At the beginning, the success rate for automatic e-mail sorting was 50 to 60 percent. After the feedback from the staff, the system demonstrated a steep learning curve and reached a score of around 90 percent. “This means allocation of e-mails by AI is more accurate than by humans”, says Rüfenacht. The results are therefore very promising. With the help of artificial intelligence, the company has dramatically reduced its response time to tickets, reduced its operating costs and downtimes, and at the same time increased productivity. The additional context information is also very valuable to the company, because it makes it easier to process the e-mails.

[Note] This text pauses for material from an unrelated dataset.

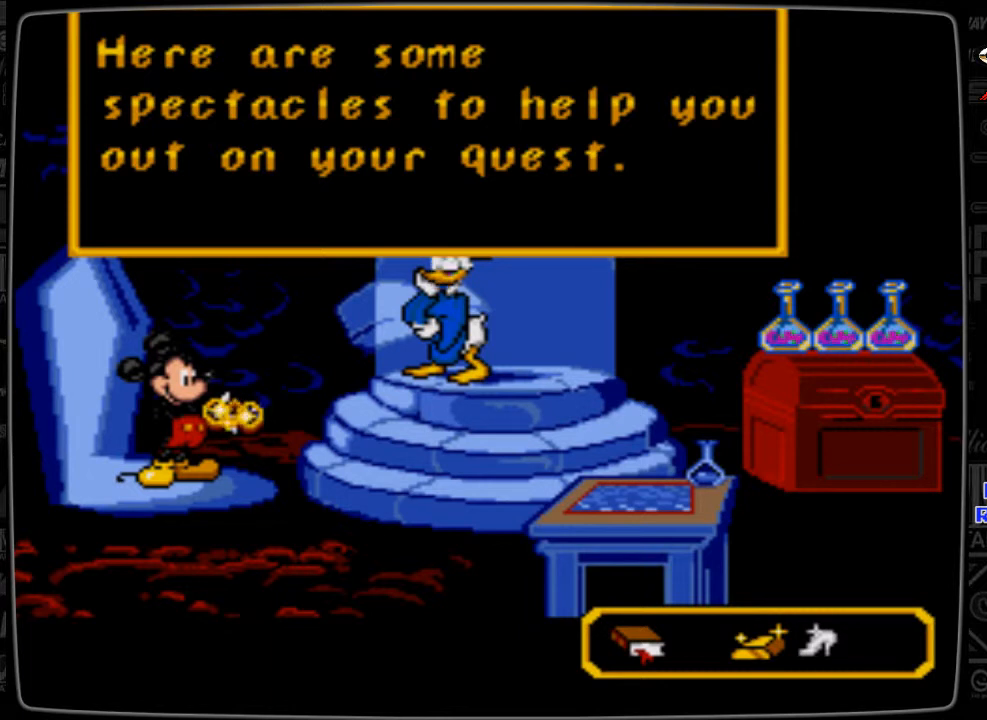
Gameplay with a controller; each line is a JSON object with the inputs held at the frame after it. "events" lists button and stick changes between this image and that frame as [ms after this image, input, new state], when the widget could be followed in between. Not read: L3 R3.
{"buttons": [], "events": [[33, "B", "down"], [200, "B", "up"]]}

Building on the experience from the feasibility study, Swisscom has continued to improve the e-mail assignment solution. The client is confident in the system and will now use AI to assist its help desks. For Rüfenacht, the case is clear: “Every large company is faced with an almost overwhelming flood of e-mails – whatever sector it operates in. Artificial intelligence can help stem the tide.”


Focussing on the essentials

And what about Anna? She still gets lots of e-mails. But now she no longer needs to worry about forwarding them, and can get on with customer support straight away. Because she knows that she only gets the e-mails that are actually intended for her. And that’s half the job done already.